Charles Lieber, the former chair of Harvard’s Chemistry and Chemical Biology Department, was found guilty on several counts — including making false statements, filing false tax returns and failing to report foreign bank and financial accounts, or FBAR.
Lieber, 62, was arrested by federal agents in early 2020 and pleaded not guilty at trial.
Prosecutors argued that Lieber hid his involvement in China’s “Thousand Talents Plan,” a program to recruit experts in foreign technologies and intellectual property.
For his involvement in the program, Lieber was paid up to $50,000 per month and received up to $150,000 in living expenses. He was also given more than $1.5 million to establish a research lab in China, authorities said.
“The charge of making false statements provides for a sentence of up to five years in prison, three years of supervised release and a fine of $250,000,” the Justice Department said in a statement.

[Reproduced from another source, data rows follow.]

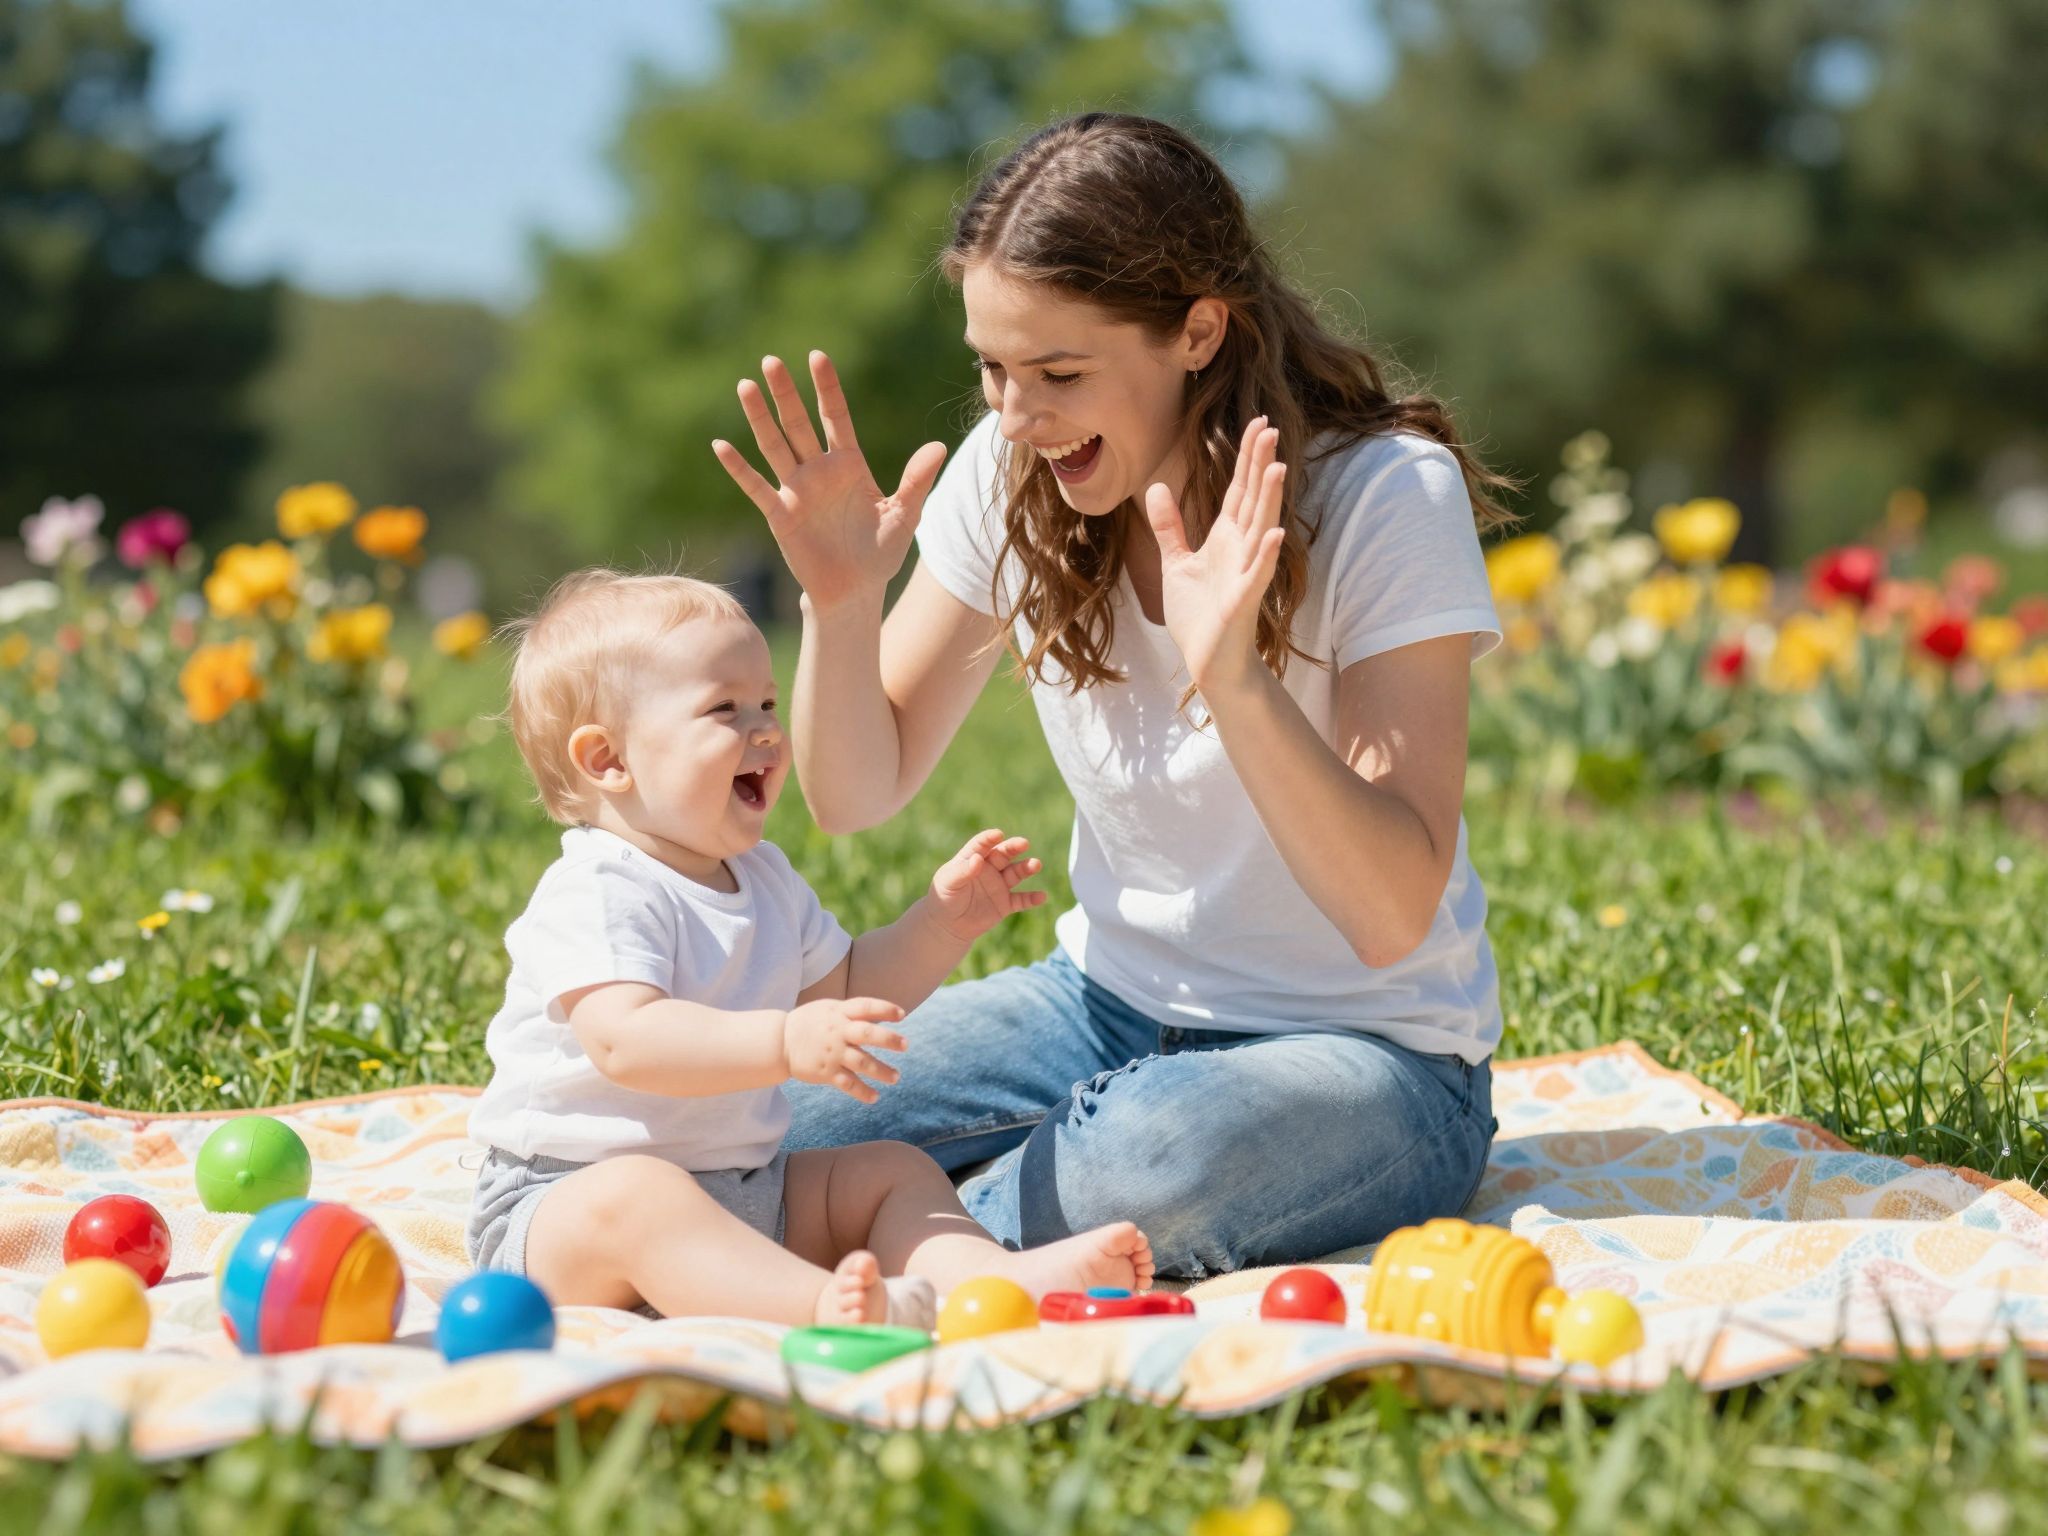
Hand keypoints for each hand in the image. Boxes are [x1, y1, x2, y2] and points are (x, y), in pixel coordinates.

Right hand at [712, 351, 948, 613]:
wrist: (855, 591)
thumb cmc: (881, 552)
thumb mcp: (905, 515)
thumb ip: (916, 481)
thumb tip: (939, 447)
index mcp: (849, 465)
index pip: (835, 418)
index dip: (827, 389)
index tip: (817, 357)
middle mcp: (819, 471)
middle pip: (798, 424)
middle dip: (786, 394)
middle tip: (771, 360)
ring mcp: (796, 491)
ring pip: (775, 447)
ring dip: (760, 418)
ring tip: (745, 386)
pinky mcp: (780, 515)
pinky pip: (756, 488)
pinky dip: (739, 469)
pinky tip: (721, 445)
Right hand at [781, 997, 907, 1103]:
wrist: (779, 1042)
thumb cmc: (809, 1023)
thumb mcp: (828, 1009)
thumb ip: (852, 1012)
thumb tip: (882, 1015)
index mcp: (839, 1013)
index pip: (866, 1007)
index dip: (885, 1009)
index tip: (902, 1015)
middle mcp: (838, 1031)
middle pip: (867, 1033)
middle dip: (889, 1039)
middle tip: (905, 1045)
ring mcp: (832, 1053)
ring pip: (862, 1062)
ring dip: (881, 1071)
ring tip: (895, 1077)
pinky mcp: (826, 1072)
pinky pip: (848, 1083)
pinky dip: (862, 1092)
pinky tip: (874, 1097)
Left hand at [926, 829, 1046, 942]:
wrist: (947, 925)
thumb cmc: (943, 898)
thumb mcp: (948, 883)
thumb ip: (962, 871)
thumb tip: (978, 859)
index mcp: (972, 859)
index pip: (982, 844)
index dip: (989, 839)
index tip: (998, 834)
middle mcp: (988, 869)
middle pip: (1004, 854)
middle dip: (1014, 847)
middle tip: (1023, 843)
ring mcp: (998, 886)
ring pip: (1016, 873)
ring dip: (1026, 868)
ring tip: (1036, 864)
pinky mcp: (1005, 904)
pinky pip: (1021, 900)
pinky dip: (1032, 899)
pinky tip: (1042, 896)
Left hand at [1142, 416, 1286, 692]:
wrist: (1208, 661)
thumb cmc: (1197, 615)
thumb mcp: (1176, 563)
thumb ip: (1169, 527)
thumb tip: (1156, 487)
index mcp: (1225, 537)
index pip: (1239, 489)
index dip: (1247, 457)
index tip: (1258, 423)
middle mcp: (1240, 549)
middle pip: (1253, 499)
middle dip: (1260, 465)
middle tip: (1269, 427)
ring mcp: (1245, 573)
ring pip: (1260, 529)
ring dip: (1269, 500)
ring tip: (1278, 467)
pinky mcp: (1244, 601)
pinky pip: (1257, 574)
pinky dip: (1265, 554)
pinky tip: (1274, 533)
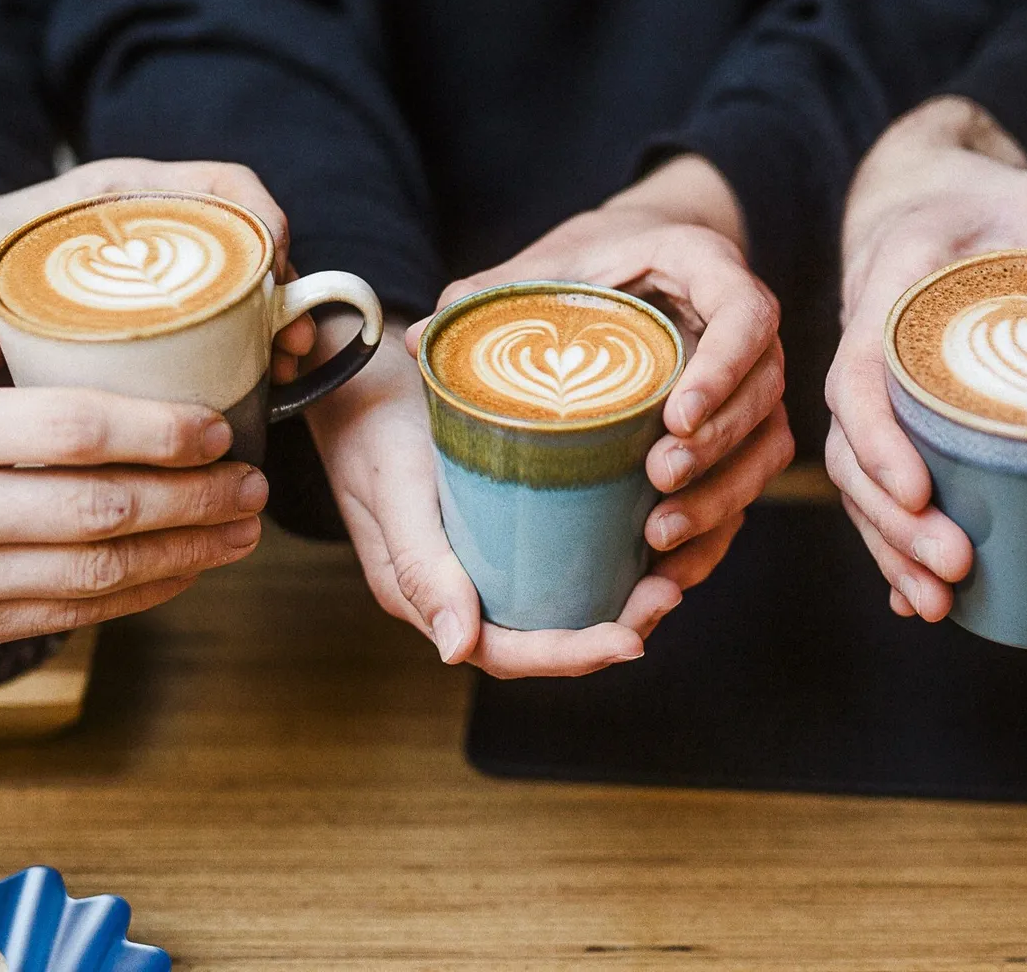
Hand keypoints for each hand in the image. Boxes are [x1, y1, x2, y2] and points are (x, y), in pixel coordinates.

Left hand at [0, 157, 313, 382]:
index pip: (219, 184)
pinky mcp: (157, 325)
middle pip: (247, 245)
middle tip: (293, 340)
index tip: (276, 259)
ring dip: (276, 327)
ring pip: (243, 292)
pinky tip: (257, 393)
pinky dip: (246, 357)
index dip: (260, 213)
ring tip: (287, 370)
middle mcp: (156, 231)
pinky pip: (218, 331)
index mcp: (123, 193)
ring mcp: (161, 279)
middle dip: (285, 290)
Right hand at [0, 343, 265, 659]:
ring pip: (100, 576)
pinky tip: (183, 569)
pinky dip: (139, 593)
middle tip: (255, 483)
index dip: (162, 430)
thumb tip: (83, 337)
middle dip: (197, 498)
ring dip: (188, 553)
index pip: (73, 430)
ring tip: (242, 530)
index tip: (218, 426)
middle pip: (104, 509)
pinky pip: (72, 615)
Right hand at [308, 324, 684, 677]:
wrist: (355, 372)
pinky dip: (601, 560)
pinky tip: (643, 538)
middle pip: (543, 635)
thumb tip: (459, 651)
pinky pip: (553, 560)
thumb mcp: (396, 489)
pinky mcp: (497, 522)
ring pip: (555, 601)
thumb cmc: (372, 426)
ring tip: (669, 573)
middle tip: (670, 590)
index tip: (634, 639)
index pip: (510, 652)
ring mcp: (479, 557)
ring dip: (614, 600)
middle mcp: (458, 588)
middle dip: (612, 629)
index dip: (575, 655)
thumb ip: (420, 567)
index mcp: (427, 597)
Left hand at [410, 156, 793, 611]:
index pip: (747, 316)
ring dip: (721, 497)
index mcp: (708, 269)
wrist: (638, 262)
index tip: (678, 416)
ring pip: (764, 449)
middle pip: (762, 395)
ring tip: (659, 534)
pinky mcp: (742, 435)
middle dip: (717, 447)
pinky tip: (669, 569)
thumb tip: (416, 338)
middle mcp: (748, 331)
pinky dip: (715, 531)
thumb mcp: (547, 263)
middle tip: (658, 479)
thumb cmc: (592, 261)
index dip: (724, 368)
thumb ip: (492, 293)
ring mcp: (751, 386)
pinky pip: (748, 487)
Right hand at [824, 97, 1026, 621]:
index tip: (918, 490)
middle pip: (850, 446)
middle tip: (953, 566)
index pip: (861, 371)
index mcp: (890, 285)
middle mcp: (866, 344)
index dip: (880, 439)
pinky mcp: (893, 419)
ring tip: (938, 601)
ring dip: (890, 544)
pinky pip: (881, 482)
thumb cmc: (990, 198)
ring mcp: (874, 388)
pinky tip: (917, 596)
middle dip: (891, 519)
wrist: (933, 196)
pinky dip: (894, 541)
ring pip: (859, 476)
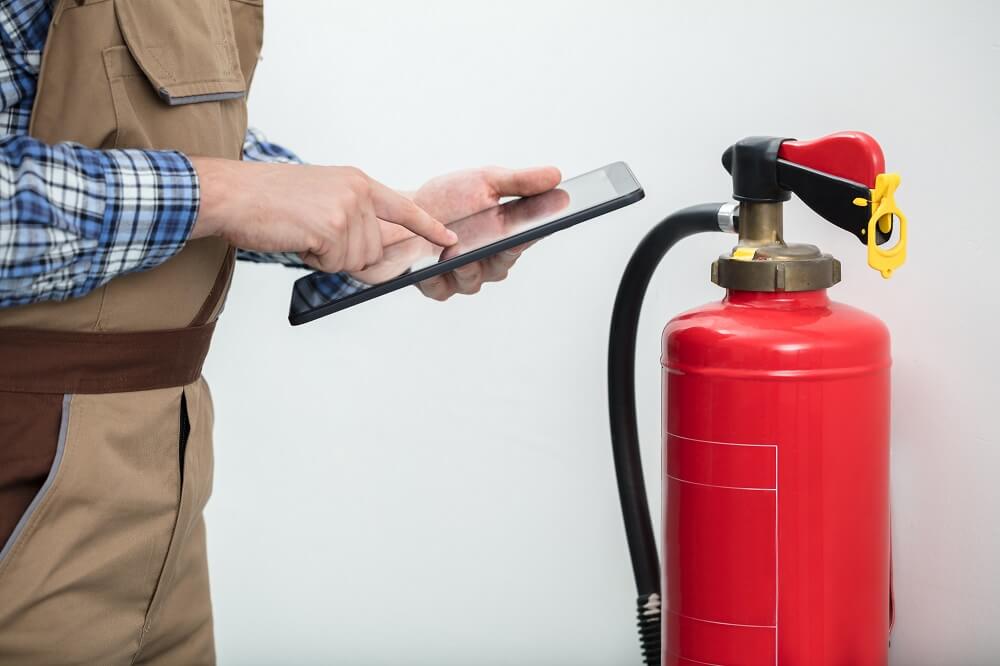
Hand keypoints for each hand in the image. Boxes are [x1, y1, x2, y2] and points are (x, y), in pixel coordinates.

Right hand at [189, 158, 456, 272]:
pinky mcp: (332, 228)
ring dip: (326, 257)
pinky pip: (335, 264)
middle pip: (373, 250)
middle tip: (310, 233)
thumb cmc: (268, 200)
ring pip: (355, 260)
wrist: (233, 194)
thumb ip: (353, 219)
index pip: (403, 208)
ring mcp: (347, 210)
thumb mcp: (321, 198)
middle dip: (342, 254)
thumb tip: (375, 255)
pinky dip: (314, 260)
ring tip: (301, 232)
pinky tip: (296, 238)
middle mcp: (358, 193)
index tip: (450, 239)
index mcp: (357, 182)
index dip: (428, 227)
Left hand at [411, 166, 560, 299]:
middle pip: (502, 263)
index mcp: (507, 237)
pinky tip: (431, 265)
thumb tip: (556, 176)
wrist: (404, 211)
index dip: (532, 235)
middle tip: (503, 241)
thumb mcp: (486, 182)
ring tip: (457, 252)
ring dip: (465, 264)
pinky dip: (435, 275)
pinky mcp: (435, 287)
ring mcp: (463, 277)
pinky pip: (439, 287)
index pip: (526, 238)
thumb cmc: (449, 198)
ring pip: (471, 278)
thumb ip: (520, 183)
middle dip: (501, 252)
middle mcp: (489, 262)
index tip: (536, 226)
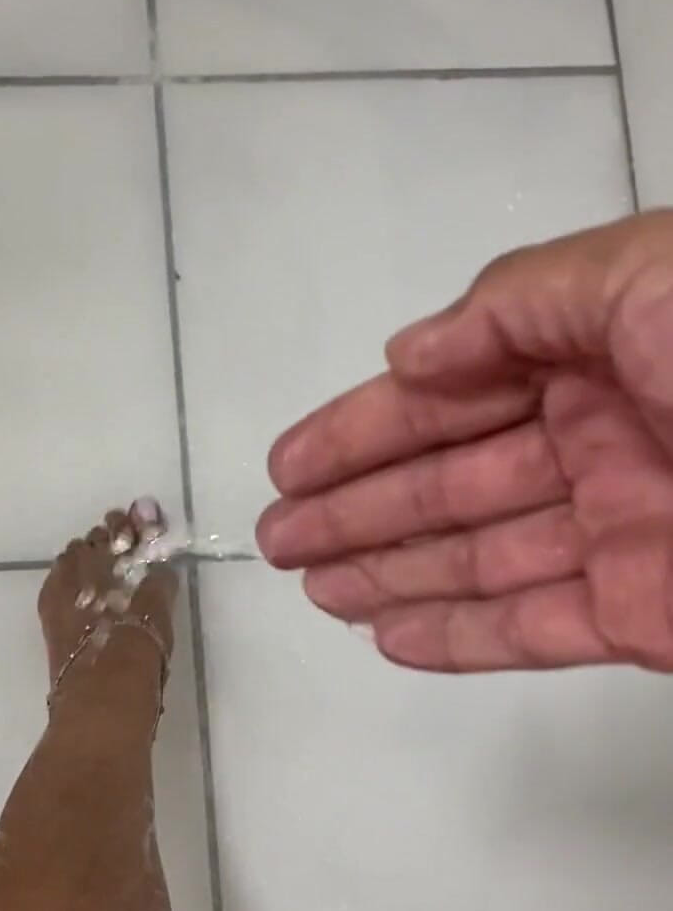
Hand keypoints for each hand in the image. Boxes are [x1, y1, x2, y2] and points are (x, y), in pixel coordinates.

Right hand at [257, 211, 672, 672]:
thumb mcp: (643, 275)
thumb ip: (515, 304)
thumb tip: (413, 356)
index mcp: (604, 346)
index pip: (456, 389)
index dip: (365, 426)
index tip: (287, 463)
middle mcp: (607, 436)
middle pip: (457, 478)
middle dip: (362, 505)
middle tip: (275, 538)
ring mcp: (630, 531)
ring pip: (485, 557)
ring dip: (394, 570)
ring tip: (311, 589)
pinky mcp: (651, 618)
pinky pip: (539, 627)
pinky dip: (463, 634)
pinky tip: (391, 635)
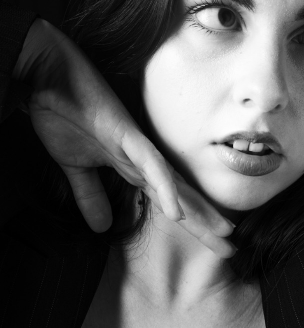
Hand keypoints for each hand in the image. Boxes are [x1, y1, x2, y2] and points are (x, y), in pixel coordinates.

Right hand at [14, 20, 235, 255]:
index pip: (169, 201)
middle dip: (206, 223)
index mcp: (133, 166)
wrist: (47, 77)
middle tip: (232, 250)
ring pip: (174, 184)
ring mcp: (136, 146)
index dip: (192, 223)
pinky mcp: (124, 134)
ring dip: (198, 210)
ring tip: (223, 233)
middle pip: (181, 196)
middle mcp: (142, 158)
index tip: (214, 245)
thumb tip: (101, 228)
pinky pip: (149, 165)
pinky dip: (164, 188)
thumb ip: (91, 195)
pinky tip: (177, 213)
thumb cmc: (62, 115)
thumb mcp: (75, 167)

“The charge of making and subscribing false income tax returns provides for a sentence of up to three years in prison, one year of supervised release and a $100,000 fine. The charge of failing to file an FBAR provides for a sentence of up to five years in prison, three years of supervised release and a fine of $250,000.”
Lieber was an investigator at the Leiber Research Group, which authorities say received more than $15 million in funding from the Pentagon and the National Institutes of Health without disclosing foreign financial conflicts of interests.
It wasn’t immediately announced when Lieber will be sentenced.